Abstract

In their article “Major Depression With Seasonal Variation: Is It a Valid Construct?” Traffanstedt, Mehta, and LoBello (2016) raised the question of whether seasonal affective disorder (SAD) exists (“is a valid construct”) and concluded that it does not. The authors are undoubtedly correct that the existence of SAD is a question whose answer depends on empirical evidence. However, their study sheds little light on this issue due to a number of conceptual and methodological issues.
Issues About the Diagnosis and Measurement of Depression
One major focus of the article is a critique of various diagnostic constructs and their measurement. However, the article presents a picture that in some ways is confused and inaccurate. The constructs of concern are (a) major depressive episode (MDE) as defined by criteria of the Diagnostic and Statistical Manual of Mental Disorders (DSM), (b) DSM diagnosis of major depressive disorder with seasonal pattern (MDD-SP), and (c) seasonal affective disorder (SAD). In addition, the authors raise issues about use of the Seasonal Pattern Assessment Questionnaire (SPAQ; Rosenthal, Bradt, & Wehr, 1984a).
The authors state, “The SAD construct and the typical method of measurement it (i.e., the SPAQ) have little in common with the DSM construct of major depression” (p. 5). The meaning of this statement depends on whether “major depression” refers to MDE or to MDD-SP. There has always been an inconsistency between MDD-SP and what researchers in the field mean by SAD. For MDD-SP, when annually recurrent episodes begin and end need to be consistent for a given individual but can occur at any time of the year. In contrast, SAD research is almost always concerned with only winter depression, that is, regular onsets in the fall/winter and offsets in the spring. Thus, inconsistent results in research that uses SAD and MDD-SP are to be expected rather than a point of criticism—a critique of MDD-SP does not necessarily constitute a critique of SAD. Although Traffanstedt et al. state their questions primarily as about SAD, their design focuses heavily on MDD-SP.
The authors correctly note that the SPAQ does not include all MDE criteria symptoms (also see previous similar criticisms by Steinhausen, Gundelfinger, Winkler, & Metzke, 2009, and Young, Hutman, Enggasser, & Meesters, 2015) and asks the respondent to make a retrospective judgment about the seasonality of the symptoms it does assess. They do not note, however, that many SAD studies, whether they use the SPAQ or not, also use standard methods for assessing MDE, such as the Structured Clinical Interview for DSM-IV (First, Spitzer, Gibbon, & Williams, 1996), that include all nine DSM symptoms. In addition, however, it is important to note that, in contrast to recurrent MDD in general, sleep and appetite/eating/weight in SAD are usually increased and that hypersomnia, hyperphasia, and fatigue often are considered the cardinal symptoms of SAD (Rosenthal et al., 1984b; Young, Watel, Lahmeyer, & Eastman, 1991). Although MDE criteria do include hypersomnia and hyperphasia, because they are combined into a single criterion with hyposomnia and hypophasia, cases identified using MDE criteria may include a large number of cases that would not usually be considered SAD—another contrast between MDD-SP and SAD.

RECORD SET:

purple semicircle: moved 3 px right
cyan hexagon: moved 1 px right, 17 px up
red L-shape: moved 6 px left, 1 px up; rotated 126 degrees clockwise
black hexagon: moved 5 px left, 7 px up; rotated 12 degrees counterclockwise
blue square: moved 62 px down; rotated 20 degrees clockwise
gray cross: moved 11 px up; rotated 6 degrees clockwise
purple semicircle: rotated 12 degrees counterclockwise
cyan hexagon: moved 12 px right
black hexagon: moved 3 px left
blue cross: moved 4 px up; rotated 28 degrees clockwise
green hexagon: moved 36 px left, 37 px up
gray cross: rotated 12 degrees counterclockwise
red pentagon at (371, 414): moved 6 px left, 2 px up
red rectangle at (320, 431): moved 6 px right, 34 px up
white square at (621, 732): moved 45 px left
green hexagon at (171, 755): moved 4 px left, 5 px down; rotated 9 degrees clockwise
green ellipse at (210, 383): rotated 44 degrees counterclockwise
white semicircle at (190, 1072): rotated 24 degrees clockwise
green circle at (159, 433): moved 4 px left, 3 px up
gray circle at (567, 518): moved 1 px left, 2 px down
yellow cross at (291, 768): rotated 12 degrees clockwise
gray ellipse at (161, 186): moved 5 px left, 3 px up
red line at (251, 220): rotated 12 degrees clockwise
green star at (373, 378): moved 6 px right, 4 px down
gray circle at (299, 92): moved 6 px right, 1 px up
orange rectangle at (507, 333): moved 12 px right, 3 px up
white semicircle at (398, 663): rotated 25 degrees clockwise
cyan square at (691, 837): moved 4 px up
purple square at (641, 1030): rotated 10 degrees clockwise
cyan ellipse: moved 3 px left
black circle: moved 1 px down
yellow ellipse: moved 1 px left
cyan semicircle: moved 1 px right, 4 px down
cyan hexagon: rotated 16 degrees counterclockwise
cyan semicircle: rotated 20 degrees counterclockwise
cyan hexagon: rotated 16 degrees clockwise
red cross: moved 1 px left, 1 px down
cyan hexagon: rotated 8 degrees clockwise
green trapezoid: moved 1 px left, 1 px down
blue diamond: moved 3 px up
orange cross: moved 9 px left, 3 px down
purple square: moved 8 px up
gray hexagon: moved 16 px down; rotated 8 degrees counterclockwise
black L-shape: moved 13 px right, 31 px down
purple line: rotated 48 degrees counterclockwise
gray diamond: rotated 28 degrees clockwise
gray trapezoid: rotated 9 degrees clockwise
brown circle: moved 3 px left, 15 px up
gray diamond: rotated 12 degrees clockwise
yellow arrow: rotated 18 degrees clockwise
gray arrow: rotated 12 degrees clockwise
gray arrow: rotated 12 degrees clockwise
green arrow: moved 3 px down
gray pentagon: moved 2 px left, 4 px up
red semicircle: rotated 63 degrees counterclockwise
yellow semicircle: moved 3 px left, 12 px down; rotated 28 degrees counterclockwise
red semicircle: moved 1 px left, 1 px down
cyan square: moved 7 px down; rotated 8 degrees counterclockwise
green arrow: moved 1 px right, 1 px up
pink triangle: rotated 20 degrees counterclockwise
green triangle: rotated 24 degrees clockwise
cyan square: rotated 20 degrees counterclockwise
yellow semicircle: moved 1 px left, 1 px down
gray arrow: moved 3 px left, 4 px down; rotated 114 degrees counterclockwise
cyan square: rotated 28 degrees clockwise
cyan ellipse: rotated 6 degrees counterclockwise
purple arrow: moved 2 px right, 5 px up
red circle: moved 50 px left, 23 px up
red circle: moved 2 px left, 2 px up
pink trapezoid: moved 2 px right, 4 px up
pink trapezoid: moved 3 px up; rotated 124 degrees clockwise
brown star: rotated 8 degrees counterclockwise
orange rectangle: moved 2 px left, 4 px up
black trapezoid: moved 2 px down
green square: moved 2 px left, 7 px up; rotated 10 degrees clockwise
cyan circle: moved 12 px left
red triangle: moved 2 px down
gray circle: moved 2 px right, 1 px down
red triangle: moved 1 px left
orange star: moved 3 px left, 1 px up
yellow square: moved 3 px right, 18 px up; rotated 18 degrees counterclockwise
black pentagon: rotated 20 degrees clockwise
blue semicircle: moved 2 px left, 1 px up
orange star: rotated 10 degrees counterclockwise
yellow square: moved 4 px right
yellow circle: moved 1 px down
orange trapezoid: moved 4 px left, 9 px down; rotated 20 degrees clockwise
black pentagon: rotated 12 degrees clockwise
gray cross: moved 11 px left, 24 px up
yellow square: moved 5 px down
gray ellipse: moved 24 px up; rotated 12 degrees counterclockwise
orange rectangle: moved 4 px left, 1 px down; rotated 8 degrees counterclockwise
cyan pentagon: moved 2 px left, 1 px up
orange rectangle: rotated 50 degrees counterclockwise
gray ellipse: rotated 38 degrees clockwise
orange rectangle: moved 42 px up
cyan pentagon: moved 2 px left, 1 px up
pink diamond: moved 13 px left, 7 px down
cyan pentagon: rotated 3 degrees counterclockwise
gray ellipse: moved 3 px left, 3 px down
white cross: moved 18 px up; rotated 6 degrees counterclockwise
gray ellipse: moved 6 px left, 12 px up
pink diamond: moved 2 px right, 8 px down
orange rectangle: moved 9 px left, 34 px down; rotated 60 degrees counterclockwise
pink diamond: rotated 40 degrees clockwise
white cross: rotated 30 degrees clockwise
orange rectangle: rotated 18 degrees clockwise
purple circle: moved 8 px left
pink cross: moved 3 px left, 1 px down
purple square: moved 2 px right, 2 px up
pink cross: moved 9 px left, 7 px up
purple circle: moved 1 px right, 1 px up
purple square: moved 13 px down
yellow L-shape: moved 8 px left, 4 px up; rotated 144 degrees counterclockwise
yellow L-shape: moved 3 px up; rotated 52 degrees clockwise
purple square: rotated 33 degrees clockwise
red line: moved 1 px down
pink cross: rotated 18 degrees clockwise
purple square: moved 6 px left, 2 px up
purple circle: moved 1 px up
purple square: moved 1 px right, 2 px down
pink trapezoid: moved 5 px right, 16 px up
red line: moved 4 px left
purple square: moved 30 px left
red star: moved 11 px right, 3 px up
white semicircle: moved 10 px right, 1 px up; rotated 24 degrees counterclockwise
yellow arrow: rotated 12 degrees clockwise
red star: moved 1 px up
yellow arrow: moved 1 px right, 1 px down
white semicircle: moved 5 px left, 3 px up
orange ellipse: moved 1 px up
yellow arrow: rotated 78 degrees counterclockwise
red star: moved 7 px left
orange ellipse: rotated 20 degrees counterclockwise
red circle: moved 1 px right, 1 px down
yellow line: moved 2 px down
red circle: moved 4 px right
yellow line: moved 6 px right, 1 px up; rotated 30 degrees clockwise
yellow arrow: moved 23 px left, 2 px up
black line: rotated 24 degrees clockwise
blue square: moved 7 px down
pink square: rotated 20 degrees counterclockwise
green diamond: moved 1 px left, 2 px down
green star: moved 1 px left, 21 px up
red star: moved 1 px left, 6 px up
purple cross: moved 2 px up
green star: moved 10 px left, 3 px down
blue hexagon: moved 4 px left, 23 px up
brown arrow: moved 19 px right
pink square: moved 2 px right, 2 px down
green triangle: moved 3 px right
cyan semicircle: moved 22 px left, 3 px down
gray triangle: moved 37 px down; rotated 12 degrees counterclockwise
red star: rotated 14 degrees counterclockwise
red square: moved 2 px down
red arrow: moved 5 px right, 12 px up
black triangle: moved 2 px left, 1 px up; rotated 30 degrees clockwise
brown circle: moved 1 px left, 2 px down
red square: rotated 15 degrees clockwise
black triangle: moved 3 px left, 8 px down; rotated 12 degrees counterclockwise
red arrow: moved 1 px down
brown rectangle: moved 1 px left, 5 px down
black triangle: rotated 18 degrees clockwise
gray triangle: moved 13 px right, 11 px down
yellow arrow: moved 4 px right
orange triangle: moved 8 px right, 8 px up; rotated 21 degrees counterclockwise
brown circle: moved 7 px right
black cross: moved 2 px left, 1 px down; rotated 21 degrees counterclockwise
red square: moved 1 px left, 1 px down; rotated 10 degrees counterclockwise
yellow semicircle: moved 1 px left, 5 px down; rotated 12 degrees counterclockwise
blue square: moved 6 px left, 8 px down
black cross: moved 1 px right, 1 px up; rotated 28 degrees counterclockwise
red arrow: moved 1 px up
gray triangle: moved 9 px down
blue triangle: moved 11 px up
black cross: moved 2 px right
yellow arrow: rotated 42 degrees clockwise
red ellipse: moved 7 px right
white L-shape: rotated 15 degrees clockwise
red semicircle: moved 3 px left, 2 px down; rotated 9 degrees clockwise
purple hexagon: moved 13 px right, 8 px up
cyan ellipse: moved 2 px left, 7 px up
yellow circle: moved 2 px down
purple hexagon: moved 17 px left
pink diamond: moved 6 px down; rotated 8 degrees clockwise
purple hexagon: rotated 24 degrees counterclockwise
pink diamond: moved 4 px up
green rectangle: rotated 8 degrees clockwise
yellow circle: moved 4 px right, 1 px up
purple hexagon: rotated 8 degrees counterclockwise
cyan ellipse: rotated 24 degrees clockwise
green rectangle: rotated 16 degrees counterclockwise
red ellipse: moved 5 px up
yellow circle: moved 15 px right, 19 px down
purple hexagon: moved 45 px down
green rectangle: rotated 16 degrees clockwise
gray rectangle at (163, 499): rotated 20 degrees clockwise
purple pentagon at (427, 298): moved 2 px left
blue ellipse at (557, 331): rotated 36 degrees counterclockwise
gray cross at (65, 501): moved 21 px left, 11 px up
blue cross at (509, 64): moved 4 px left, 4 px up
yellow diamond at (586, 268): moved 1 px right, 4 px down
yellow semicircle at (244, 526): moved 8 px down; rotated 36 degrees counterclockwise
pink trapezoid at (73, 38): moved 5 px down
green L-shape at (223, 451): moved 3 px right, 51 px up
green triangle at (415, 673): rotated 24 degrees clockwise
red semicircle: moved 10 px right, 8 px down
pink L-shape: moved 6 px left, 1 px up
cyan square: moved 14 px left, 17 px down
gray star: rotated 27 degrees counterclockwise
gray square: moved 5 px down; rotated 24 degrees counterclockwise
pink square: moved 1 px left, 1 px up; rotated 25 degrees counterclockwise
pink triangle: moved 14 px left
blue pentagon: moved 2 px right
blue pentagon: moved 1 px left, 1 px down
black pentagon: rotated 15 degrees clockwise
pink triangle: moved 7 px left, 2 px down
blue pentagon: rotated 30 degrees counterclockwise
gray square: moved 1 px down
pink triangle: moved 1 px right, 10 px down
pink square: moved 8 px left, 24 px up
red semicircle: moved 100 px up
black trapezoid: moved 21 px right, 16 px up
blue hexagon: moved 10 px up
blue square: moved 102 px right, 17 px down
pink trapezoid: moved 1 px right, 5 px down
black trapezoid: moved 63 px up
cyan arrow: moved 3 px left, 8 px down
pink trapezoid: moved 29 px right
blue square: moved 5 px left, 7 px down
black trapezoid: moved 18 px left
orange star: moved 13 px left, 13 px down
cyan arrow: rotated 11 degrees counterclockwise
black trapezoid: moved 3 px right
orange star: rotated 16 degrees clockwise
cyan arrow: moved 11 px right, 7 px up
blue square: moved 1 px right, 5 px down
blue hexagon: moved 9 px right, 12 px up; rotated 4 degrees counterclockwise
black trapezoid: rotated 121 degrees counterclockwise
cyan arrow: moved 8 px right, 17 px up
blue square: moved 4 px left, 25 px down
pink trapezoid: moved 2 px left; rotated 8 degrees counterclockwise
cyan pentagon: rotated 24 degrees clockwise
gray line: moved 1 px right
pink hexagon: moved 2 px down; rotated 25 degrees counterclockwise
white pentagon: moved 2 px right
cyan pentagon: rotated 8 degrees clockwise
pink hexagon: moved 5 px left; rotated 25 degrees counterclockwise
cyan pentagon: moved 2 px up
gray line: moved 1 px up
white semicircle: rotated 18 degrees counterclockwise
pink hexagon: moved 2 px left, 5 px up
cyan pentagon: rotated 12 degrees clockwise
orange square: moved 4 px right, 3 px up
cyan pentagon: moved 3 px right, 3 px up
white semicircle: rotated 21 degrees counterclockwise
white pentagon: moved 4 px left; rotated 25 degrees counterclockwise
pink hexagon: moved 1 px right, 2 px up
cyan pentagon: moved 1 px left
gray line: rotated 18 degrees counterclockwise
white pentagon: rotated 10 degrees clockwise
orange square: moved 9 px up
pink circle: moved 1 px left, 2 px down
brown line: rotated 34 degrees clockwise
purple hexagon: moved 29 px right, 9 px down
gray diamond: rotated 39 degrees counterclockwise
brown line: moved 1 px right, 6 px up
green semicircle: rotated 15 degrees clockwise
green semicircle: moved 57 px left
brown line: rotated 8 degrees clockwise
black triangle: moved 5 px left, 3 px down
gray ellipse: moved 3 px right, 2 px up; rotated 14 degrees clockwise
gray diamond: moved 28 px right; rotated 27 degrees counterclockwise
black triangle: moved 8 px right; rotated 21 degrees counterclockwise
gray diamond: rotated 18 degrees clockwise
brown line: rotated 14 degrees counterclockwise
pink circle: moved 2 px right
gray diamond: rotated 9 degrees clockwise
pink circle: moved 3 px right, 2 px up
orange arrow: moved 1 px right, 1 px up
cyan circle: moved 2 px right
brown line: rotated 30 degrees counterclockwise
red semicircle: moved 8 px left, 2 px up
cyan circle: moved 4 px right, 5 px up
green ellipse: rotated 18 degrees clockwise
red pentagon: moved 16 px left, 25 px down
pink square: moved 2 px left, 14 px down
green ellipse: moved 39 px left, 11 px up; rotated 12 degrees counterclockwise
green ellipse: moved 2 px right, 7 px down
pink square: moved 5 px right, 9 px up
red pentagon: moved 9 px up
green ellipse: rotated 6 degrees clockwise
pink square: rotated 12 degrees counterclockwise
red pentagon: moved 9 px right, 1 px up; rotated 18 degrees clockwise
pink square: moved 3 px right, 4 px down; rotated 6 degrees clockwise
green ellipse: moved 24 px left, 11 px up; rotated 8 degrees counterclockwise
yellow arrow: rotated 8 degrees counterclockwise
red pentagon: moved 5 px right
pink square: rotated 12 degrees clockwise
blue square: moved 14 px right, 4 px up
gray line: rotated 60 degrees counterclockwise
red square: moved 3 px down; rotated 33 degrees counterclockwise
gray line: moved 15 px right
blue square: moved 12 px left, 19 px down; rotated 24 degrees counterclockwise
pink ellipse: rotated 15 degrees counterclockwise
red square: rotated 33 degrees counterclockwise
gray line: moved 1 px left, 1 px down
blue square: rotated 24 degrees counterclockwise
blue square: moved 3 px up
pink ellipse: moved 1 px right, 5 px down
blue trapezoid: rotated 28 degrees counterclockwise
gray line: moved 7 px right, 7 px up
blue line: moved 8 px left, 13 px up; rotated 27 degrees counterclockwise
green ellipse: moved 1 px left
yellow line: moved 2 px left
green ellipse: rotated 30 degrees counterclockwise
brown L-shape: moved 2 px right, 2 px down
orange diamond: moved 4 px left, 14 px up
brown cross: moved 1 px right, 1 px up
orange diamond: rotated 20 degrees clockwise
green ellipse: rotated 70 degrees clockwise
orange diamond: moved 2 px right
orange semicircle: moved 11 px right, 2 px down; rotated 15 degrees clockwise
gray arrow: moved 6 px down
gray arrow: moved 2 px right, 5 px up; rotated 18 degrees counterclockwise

PROBLEMS TO WORK ON:
[a] In the commentary on seasonal affective disorder, which symptoms are often considered the cardinal symptoms of SAD?
[b] According to the commentary on seasonal affective disorder, why should inconsistent results between SAD research and MDD-SP research be expected rather than treated as a point of criticism?
[c] Write the next part of the commentary on seasonal affective disorder, picking up right after its last sentence.

ANSWERS BY TASK:
[a] Hypersomnia, hyperphasia, and fatigue.

[b] For MDD-SP, recurrent episodes must begin and end at consistent times for a given person but can occur at any time of year. SAD research, by contrast, is almost always concerned only with winter depression, with onsets in fall or winter and offsets in spring. So the two constructs cover different cases, and a critique of MDD-SP does not necessarily constitute a critique of SAD.

[c]
The SAD Construct and What Varies Seasonally
Following up on their diagnosis critique, Traffanstedt et al. state that “between the publication of DSM-IV and that of DSM-5, evidence accumulated contradicting the claim that some recurrent episodes of major depression are linked to seasonal changes” (p. 2). Given that only one of these studies (Kerr et al., 2013) assessed participants in more than 1 year and only one (different) study used MDE diagnostic criteria (Posternak & Zimmerman, 2002), drawing conclusions about “recurrent episodes” is problematic (also see the discussion later in this article about detection of seasonality). In addition, careful attention to what symptoms were assessed in these five studies is very informative. In one sample, Kerr et al. (2013) used the Center for Epidemiological Studies Depression scale (Radloff, 1977), which has only sleep and appetite decreases, and in another sample, they used 13 items from the SCL-90R (Derogatis, 1994), which do not include sleep or appetite at all. Magnusson, Axelsson, Karlsson, and Oskarsson (2000) employed the Hospital Anxiety and Depression Scale (HADS; Zigmond & Snaith, 1983), which also does not include sleep or appetite changes. Nayyar and Cochrane (1996) also failed to observe seasonal changes with the HADS; however, they did observe seasonality with the SPAQ, which does include these symptoms. Finally Pasternak and Zimmerman (2002) did not find a winter worsening in overall symptom severity, but did find it for hypersomnia and hyperphagia. Thus, in these studies cited by Traffanstedt et al., seasonality was not observed when the “reverse vegetative” symptoms were excluded but was observed when they were specifically examined. Although as noted by Traffanstedt et al. (2016, p. 2), the scales used in the studies more “closely approximate DSM major depression diagnostic criteria,” by including MDE symptoms not included in the SPAQ, they also less closely approximate DSM criteria by excluding the reverse vegetative symptoms that are in the criteria. Of note, the Hospital Anxiety and Depression Scale (PHQ-8) used in the Traffanstedt et al. study did include increased sleep and/appetite. However, as in DSM criteria, these were combined with decreases so that seasonal changes specific to those symptoms would be obscured.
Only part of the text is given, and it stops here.